Exploring the Drivers of Modern Slavery

Assignment 2 for the Analytics Practicum I Course of AUEB's MSc in Business Analytics.

Even though slavery is illegal, forty million people are estimated to live under some form of modern slavery across the globe. These forms of modern slavery include a wide variety of practices such as forced labour, debt bondage, forced marriage, sexual exploitation, bonded labour, and human trafficking.

Researchers have been trying to estimate the prevalence of modern slavery, as well as factors that can help with this prediction. Machine Learning techniques can help in this endeavour, as has been shown in the following publication:

Lavelle-Hill, R., Smith, G., Mazumder, A. et al. Machine learning methods for "wicked" problems: exploring the complex drivers of modern slavery. Humanities and Social Sciences Communications 8, 274 (2021). https://doi.org/10.1057/s41599-021-00938-z

Read the paper and familiarize yourself with the methodology followed by the authors.

Questions

Q1: Data Preprocessing

The original data contains a single dependent variable, country level slavery prevalence estimates, converted to a percentage of the population. This included prevalence estimates for 48 unique countries over 2016 and 2018. As you will find out by reading the paper, the data had missing values, which the researchers proceeded to fill using assumptions and imputation methods.

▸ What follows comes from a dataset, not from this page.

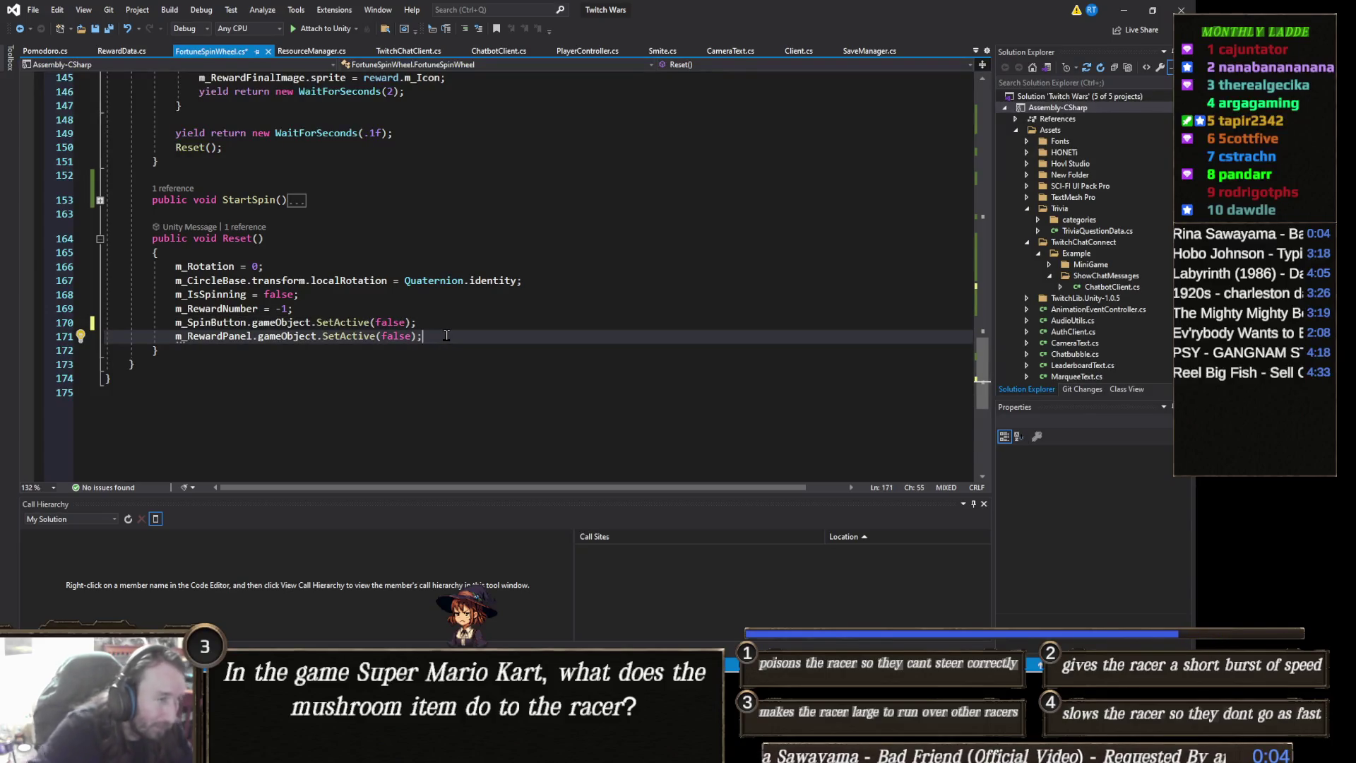
key(Return)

You will start with the unimputed data and will fill in the missing values using the assumptions taken by the researchers. Regarding imputation, you will use the imputation methods afforded by scikit-learn.

Q2: Slavery Estimation Using All Features

You will train three models using the imputed data to predict slavery prevalence:

A linear regression model.
A decision tree.
A random forest (any variant).

You will notice that the slavery indicator may refer to 2016 or 2018, which means that you must train your model on data up to 2016 to predict slavery prevalence for 2016 and on data between 2016 and 2019 to predict slavery prevalence for 2018 (we assume that 2019 data apply to 2018).

You will evaluate your model using the Out of Sample data. You will use the Mean Average Error (MAE) as the evaluation metric.

Concerning linear regression, you can also use ridge regression and lasso regression. Comment on the importance of various features on predicting slavery prevalence.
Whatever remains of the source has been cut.